Diana Bloomfield dhbloomfield at bellsouth.net
Tue Nov 22 20:02:07 GMT 2011


Well, okay, since nobody else answered, I'll just say what I do.  I  
mentioned to someone recently that I use only about 3, maybe 4,  
pigments, and then they saw this big old tray of watercolor pigments,  
filled to the brim, in my studio.  They asked what happened to my "3  
or 4 pigments" that I use.  I then had to explain how many shades  
there really are of blue or yellow or magenta-- kind of like trying to  
find the perfect gray wall color-- some have bluish or violet casts;  
others have green casts; still others have a red cast . . .  (I just  
painted my living room wall a deep taupe gray, so I am way too  
familiar with that perfect elusive gray-- though I think I found it in  
Ben Moore's "Ashley Gray," in case anybody cares.)

Everybody is different, but I tend to stick with either Daniel Smith  
watercolors or M. Graham, and typically use a Prussian blue for my  
cyan layer; a quinacridone gold for the yellow; and something to the  
left of a real magenta for my magenta layer (typically a burnt  
scarlet).  For some reason, whenever I use a real magenta, things come  
out a little too pink for my taste.
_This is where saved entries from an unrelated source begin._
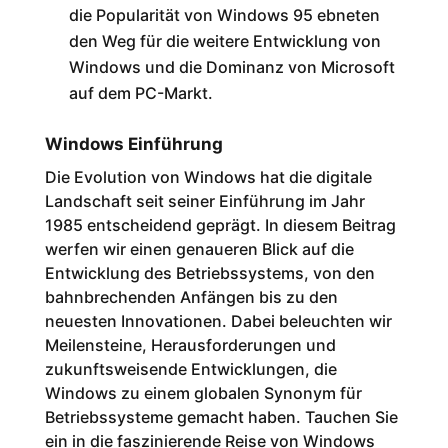
die Popularität von Windows 95 ebneten
den Weg für die weitere Entwicklung von
Windows und die Dominanz von Microsoft
auf dem PC-Markt.
Windows Einführung
Die Evolution von Windows hat die digitale
Landschaft seit seiner Einführung im Jahr
1985 entscheidend geprägt. In diesem Beitrag
werfen wir einen genaueren Blick auf die
Entwicklung des Betriebssystems, von den
bahnbrechenden Anfängen bis zu den
neuesten Innovationen. Dabei beleuchten wir
Meilensteine, Herausforderungen und
zukunftsweisende Entwicklungen, die
Windows zu einem globalen Synonym für
Betriebssysteme gemacht haben. Tauchen Sie
ein in die faszinierende Reise von Windows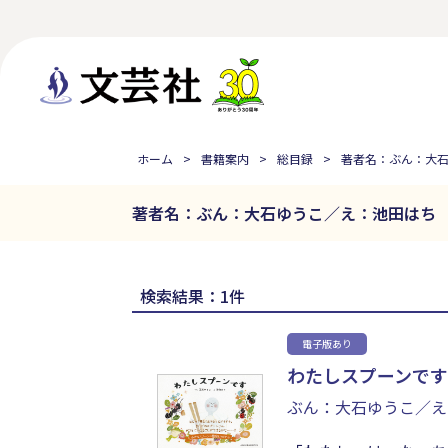
ホーム
書籍案内
総目録
著者名：ぶん：大
著者名：ぶん：大石ゆうこ／え：池田はち
検索結果：1件
電子版あり
わたしスプーンです
ぶん：大石ゆうこ／え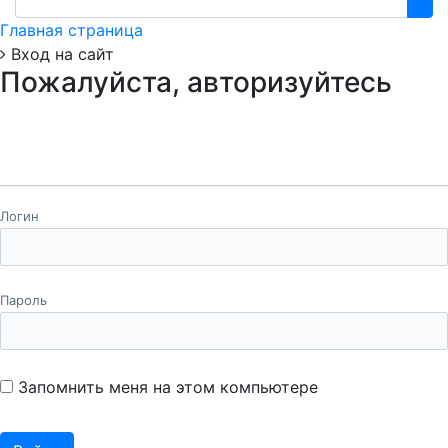
Главная страница
Вход на сайт
Пожалуйста, авторизуйтесь
Логин
Пароль
Запомнить меня на этом компьютере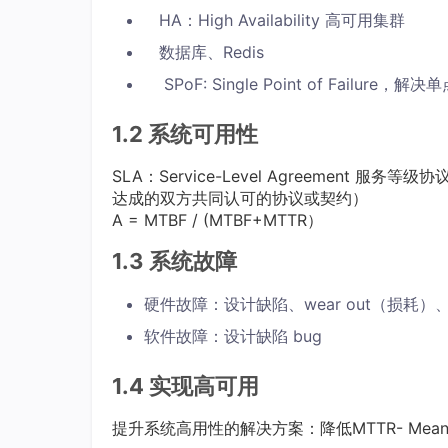
HA：High Availability 高可用集群
数据库、Redis
SPoF: Single Point of Failure，
1.2 系统可用性
SLA：Service-Level Agreemen
达成的双方共同认可的协议或契约）
A = MTBF / (MTBF+MTTR）
1.3 系统故障
硬件故障：设计缺陷、wear out（损耗
软件故障：设计缺陷 bug
1.4 实现高可用
提升系统高用性的解决方案：降低MTTR- Mean T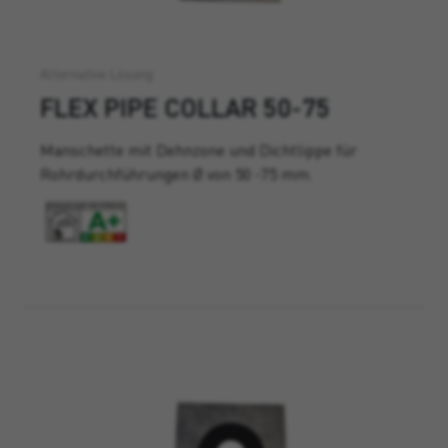
Alternative Lösung
FLEX PIPE COLLAR 50-75
Manschette mit Dehnzone und Dichtlippe für
Rohrdurchführungen Ø von 50 -75 mm.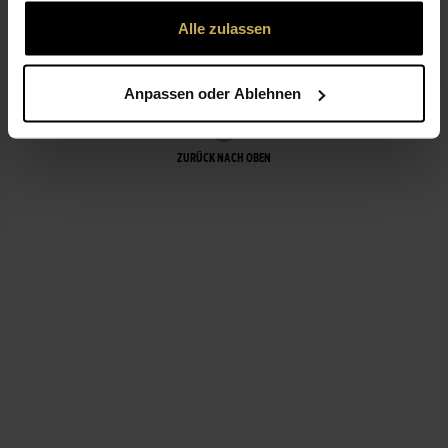
gesammelt haben.
Alle zulassen
LEISTUNGEN
Anpassen oder Ablehnen
ZURÜCK NACH OBEN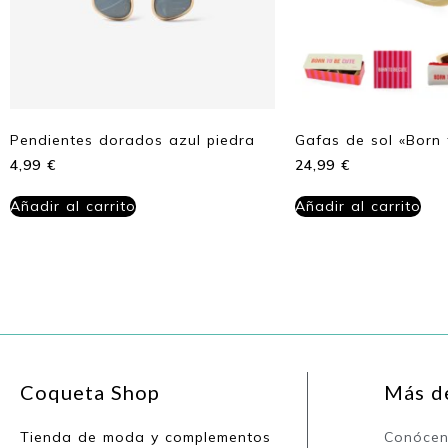
Pendientes dorados azul piedra
Gafas de sol «Born 
4,99
€
24,99
€
Añadir al carrito
Añadir al carrito
Coqueta Shop
Más d
Tienda de moda y complementos
Conóce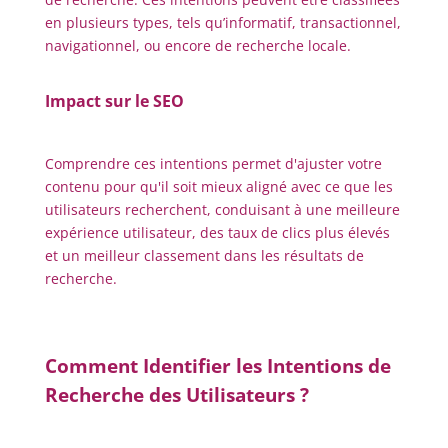
en plusieurs types, tels qu’informatif, transactionnel,
navigationnel, ou encore de recherche locale.
Impact sur le SEO
Comprendre ces intentions permet d'ajuster votre
contenu pour qu'il soit mieux aligné avec ce que les
utilisateurs recherchent, conduisant à une meilleure
expérience utilisateur, des taux de clics plus élevés
et un meilleur classement dans les résultats de
recherche.
Comment Identifier les Intentions de
Recherche des Utilisateurs ?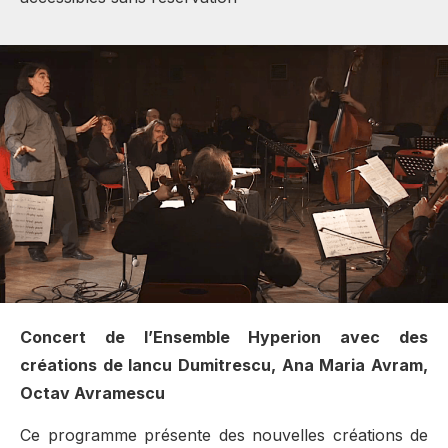
Concert de l’Ensemble Hyperion avec des
créations de Iancu Dumitrescu, Ana Maria Avram,
Octav Avramescu
Ce programme présente des nouvelles créations de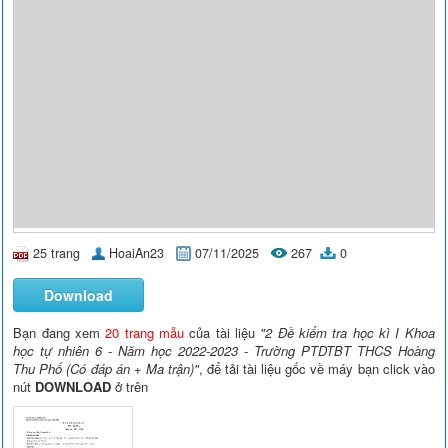
25 trang
HoaiAn23
07/11/2025
267
0
Download
Bạn đang xem
20 trang mẫu
của tài liệu
"2 Đề kiểm tra học kì I Khoa
học tự nhiên 6 - Năm học 2022-2023 - Trường PTDTBT THCS Hoàng
Thu Phố (Có đáp án + Ma trận)"
, để tải tài liệu gốc về máy bạn click vào
nút
DOWNLOAD
ở trên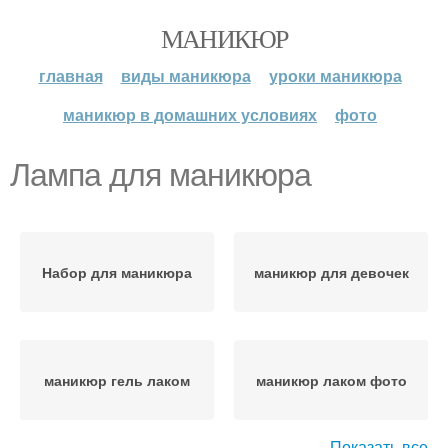
МАНИКЮР
главная
виды маникюра
уроки маникюра
маникюр в домашних условиях
фото
Лампа для маникюра
Набор для маникюра
маникюр для девочек
маникюр гель лаком
маникюр лаком фото
Показать все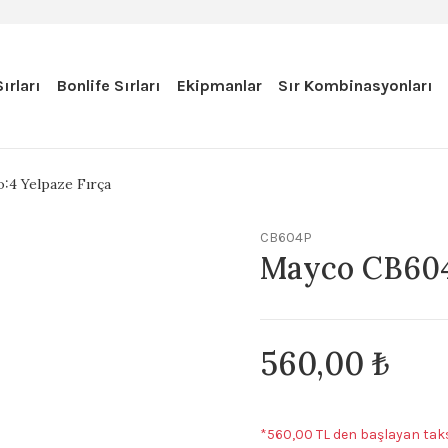
ırları
Bonlife Sırları
Ekipmanlar
Sır Kombinasyonları
:4 Yelpaze Fırça
CB604P
Mayco CB604 
560,00 ₺
*560,00 TL den başlayan taksi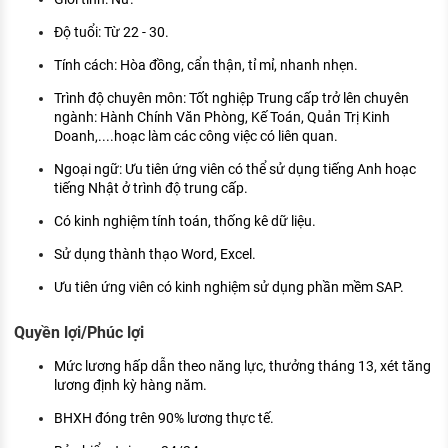
Độ tuổi: Từ 22 - 30.
Tính cách: Hòa đồng, cẩn thận, tỉ mỉ, nhanh nhẹn.
Trình độ chuyên môn: Tốt nghiệp Trung cấp trở lên chuyên
ngành: Hành Chính Văn Phòng, Kế Toán, Quản Trị Kinh
Doanh,....hoạc làm các công việc có liên quan.
Ngoại ngữ: Ưu tiên ứng viên có thể sử dụng tiếng Anh hoạc
tiếng Nhật ở trình độ trung cấp.
Có kinh nghiệm tính toán, thống kê dữ liệu.
Sử dụng thành thạo Word, Excel.
Ưu tiên ứng viên có kinh nghiệm sử dụng phần mềm SAP.
Quyền lợi/Phúc lợi
Mức lương hấp dẫn theo năng lực, thưởng tháng 13, xét tăng
lương định kỳ hàng năm.
BHXH đóng trên 90% lương thực tế.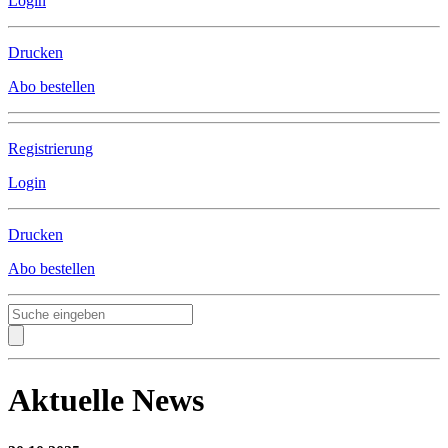
Login
Drucken
Abo bestellen
Registrierung
Login
Drucken
Abo bestellen
Aktuelle News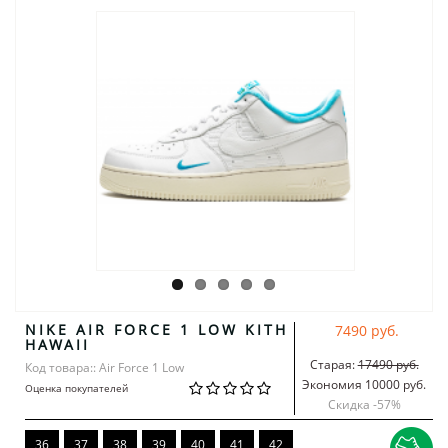
NIKE AIR FORCE 1 LOW KITH
7490 руб.
HAWAII
Старая:
17490 руб.
Код товара:: Air Force 1 Low
Экономия 10000 руб.
Оценка покупателей
Скидка -
57
%
36
37
38
39
40
41
42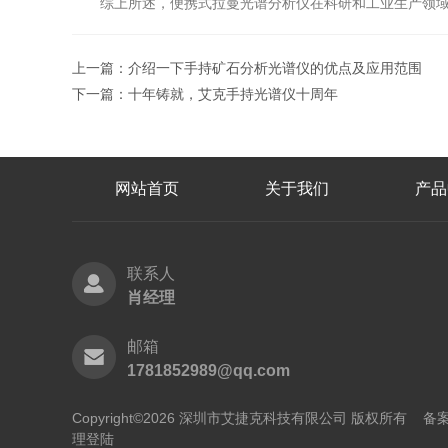
综上所述，便携式拉曼光谱分析仪在科研和工业生产领域有
上一篇：
介绍一下手持矿石分析光谱仪的优点及应用范围
下一篇：
十年铸就，艾克手持光谱仪十周年
网站首页
关于我们
产品
联系人
肖经理
邮箱
1781852989@qq.com
Copyright©2026 深圳市艾捷克科技有限公司 版权所有
备案
理登陆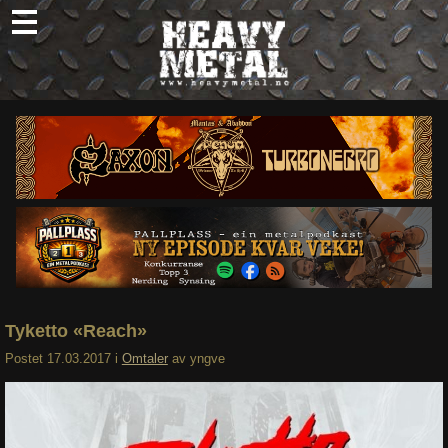
Skip
to
content
Nyheter
Omtaler
Intervjuer
Om oss
Abonner
Søk
etter:
Tyketto «Reach»
Postet
17.03.2017
i
Omtaler
av
yngve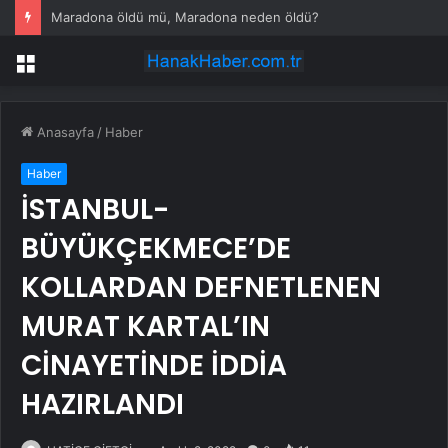
Maradona öldü mü, Maradona neden öldü?
Menü
Anasayfa
/
Haber
Haber
İSTANBUL-
BÜYÜKÇEKMECE’DE
KOLLARDAN DEFNETLENEN
MURAT KARTAL’IN
CİNAYETİNDE İDDİA
HAZIRLANDI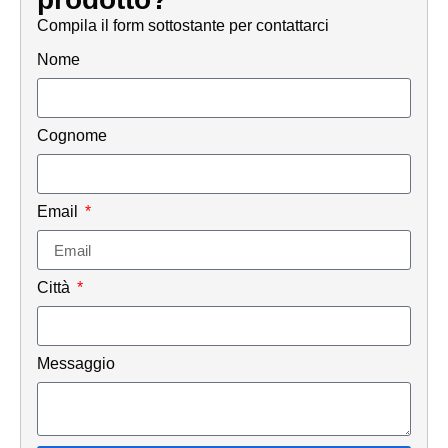
Compila il form sottostante per contattarci
Nome
Cognome
Email
Città
Messaggio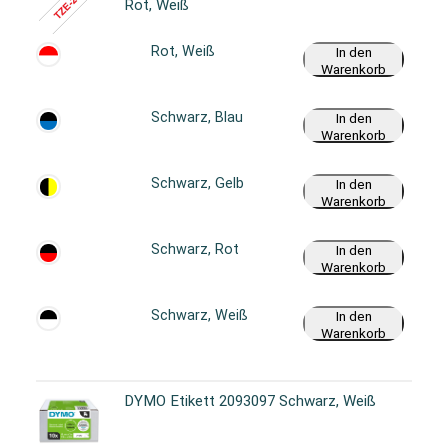
Rot, Weiß
Rot, Weiß
In den
Warenkorb
Schwarz, Blau
In den
Warenkorb
Schwarz, Gelb
In den
Warenkorb
Schwarz, Rot
In den
Warenkorb
Schwarz, Weiß
In den
Warenkorb
DYMO Etikett 2093097 Schwarz, Weiß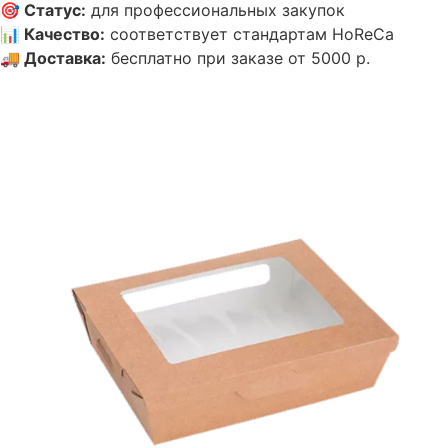
🎯
Статус
:
для профессиональных закупок
📊
Качество
:
соответствует стандартам HoReCa
🚚
Доставка
:
бесплатно при заказе от 5000 р.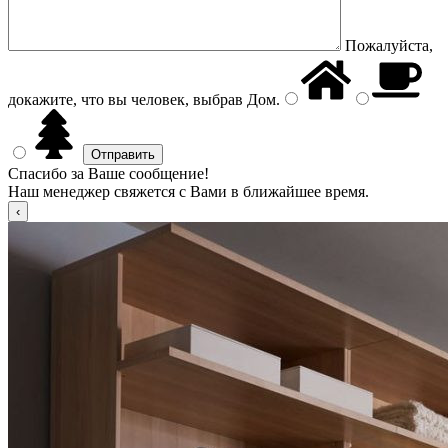
Пожалуйста,
докажите, что вы человек, выбрав
Дом
.
Спасибо за Ваше сообщение!
Наш менеджер свяжется с Вами в ближайшее время.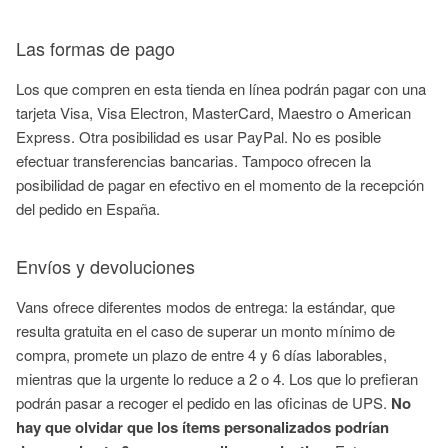
Las formas de pago
Los que compren en esta tienda en línea podrán pagar con una
tarjeta Visa, Visa Electron, MasterCard, Maestro o American
Express. Otra posibilidad es usar PayPal. No es posible
efectuar transferencias bancarias. Tampoco ofrecen la
posibilidad de pagar en efectivo en el momento de la recepción
del pedido en España.
Envíos y devoluciones
Vans ofrece diferentes modos de entrega: la estándar, que
resulta gratuita en el caso de superar un monto mínimo de
compra, promete un plazo de entre 4 y 6 días laborables,
mientras que la urgente lo reduce a 2 o 4. Los que lo prefieran
podrán pasar a recoger el pedido en las oficinas de UPS.
No
hay que olvidar que los ítems personalizados podrían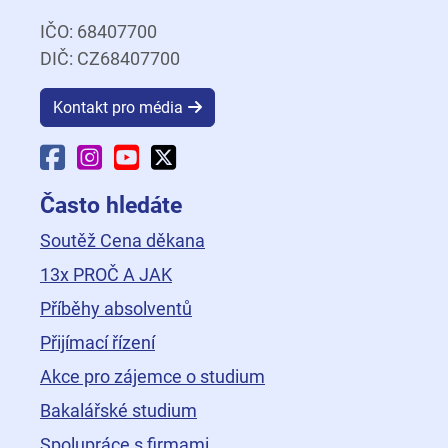
IČO: 68407700
DIČ: CZ68407700
Kontakt pro média
Facebook Fakulty dopravní
Instagram Fakulty dopravní
YouTube Fakulty dopravní
X Fakulty dopravní
Často hledáte
Soutěž Cena děkana
13x PROČ A JAK
Příběhy absolventů
Přijímací řízení
Akce pro zájemce o studium
Bakalářské studium
Spolupráce s firmami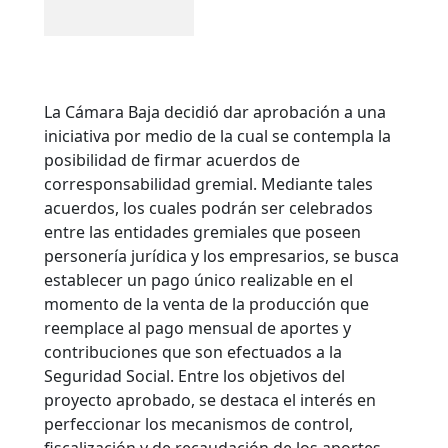
La Cámara Baja decidió dar aprobación a una
iniciativa por medio de la cual se contempla la
posibilidad de firmar acuerdos de
corresponsabilidad gremial. Mediante tales
acuerdos, los cuales podrán ser celebrados
entre las entidades gremiales que poseen
personería jurídica y los empresarios, se busca
establecer un pago único realizable en el
momento de la venta de la producción que
reemplace al pago mensual de aportes y
contribuciones que son efectuados a la
Seguridad Social.
Entre los objetivos del
proyecto aprobado, se destaca el interés en
perfeccionar los mecanismos de control,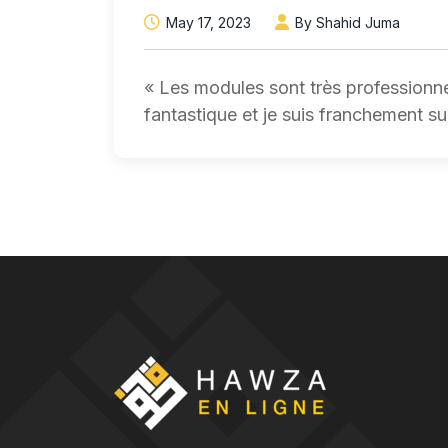
May 17, 2023
By Shahid Juma
« Les modules sont très professionne
fantastique et je suis franchement su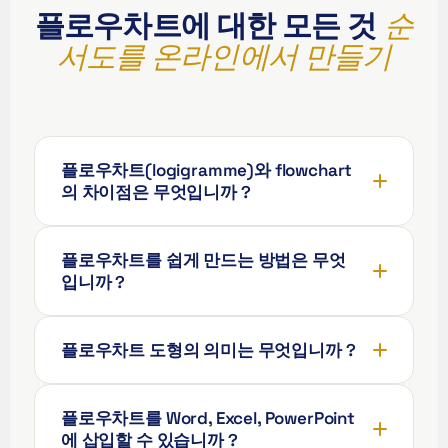
플로우차트에 대한 모든 것
순
Français (Suisse)
서도를 온라인에서 만들기
Français de Belgique
Français du Canada
العربية (مصر)
العربية (الإمارات)
플로우차트(logigramme)와 flowchart
العربية (السعودية)
의 차이점은 무엇입니까 ?
香港中文
繁體中文
플로우차트를 쉽게 만드는 방법은 무엇
입니까 ?
Nederlands (België)
Deutsch (Schweiz)
플로우차트 도형의 의미는 무엇입니까 ?
Deutsch (Österreich)
Español de Chile
플로우차트를 Word, Excel, PowerPoint
Español de Colombia
에 삽입할 수 있습니까 ?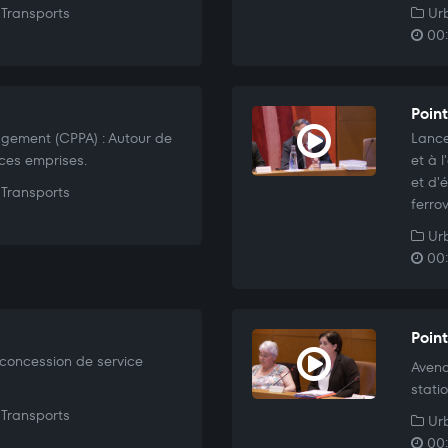
Transports
Urb
00:
Point
agement (CPPA) : Autour de
Lance
 ces emprises.
et à 
et d'
Transports
ferro
Urb
00:
Poin
concession de service
Avena
stati
Transports
Urb
00: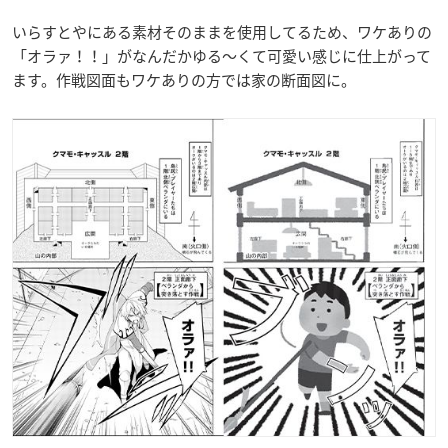
いらすとやにある素材そのままを使用してるため、ワケありの
「オラァ！！」がなんだかゆる〜くて可愛い感じに仕上がって
ます。作戦図面もワケありの方では家の断面図に。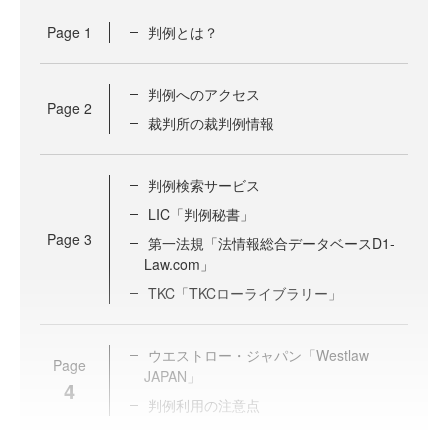
Page
1
判例とは？
判例へのアクセス
Page
2
裁判所の裁判例情報
判例検索サービス
LIC「判例秘書」
Page
3
第一法規「法情報総合データベースD1‐
Law.com」
TKC「TKCローライブラリー」
ウエストロー・ジャパン「Westlaw
Page
JAPAN」
4
判例利用の注意点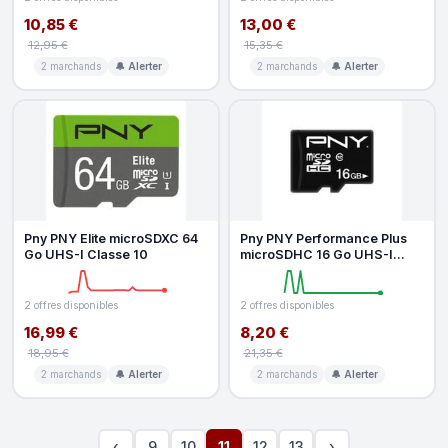
10,85 €
13,00 €
12,95 €
15,35 €
2 marchands
🔔 Alerter
2 marchands
🔔 Alerter
Pny PNY Elite microSDXC 64
Pny PNY Performance Plus
Go UHS-I Classe 10
microSDHC 16 Go UHS-I
classe 10
2 offres disponibles
2 offres disponibles
16,99 €
8,20 €
18,95 €
21,35 €
2 marchands
🔔 Alerter
2 marchands
🔔 Alerter
‹
9
10
11
12
13
›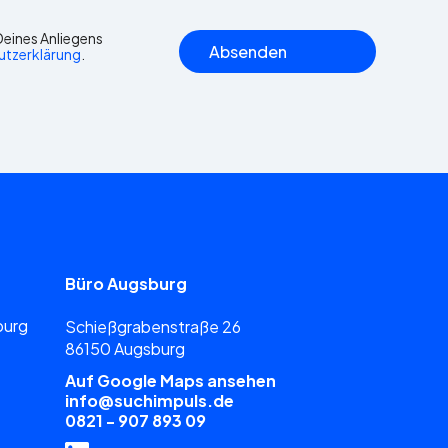
eines Anliegens
utzerklärung
.
Büro Augsburg
burg
Schießgrabenstraße 26
86150 Augsburg
Auf Google Maps ansehen
info@suchimpuls.de
0821 - 907 893 09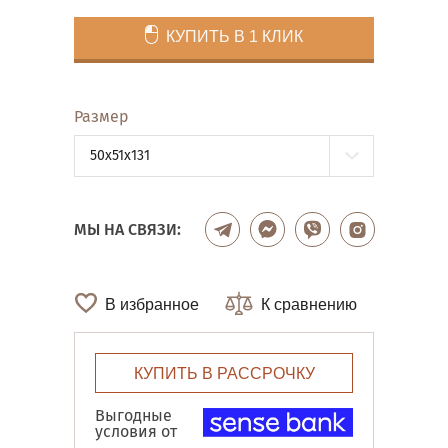
КУПИТЬ В 1 КЛИК
Размер
50x51x131
МЫ НА СВЯЗИ:
В избранное
К сравнению
КУПИТЬ В РАССРОЧКУ
Выгодные
условия от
Those are for tri-colors.  For  
multi-layer prints, from one b&w negative, I stick with a lot of warm  
browns and maybe a prussian blue to darken shadows and maybe a gold  
for some highlights.  I don't do a lot from one negative, but when I  
do, that's what I do..  That's kind of vague, I guess, but there you  
have it.

Diana

On Nov 22, 2011, at 11:10 AM, Kurt Nagy wrote:

> Since we're on the subject of our individual process.
>
> How does everyone decide what combination of colors to use for a  
> given print.  Not a tricolor per say but a multilayer print.  I'm  
> rather new at gum printing and have had success with single layer  
> and even single negative tricolor but I haven't tried multilayers,  
> mainly cause I'm not sure what works best.
>
> I guess this is more of a color theory question.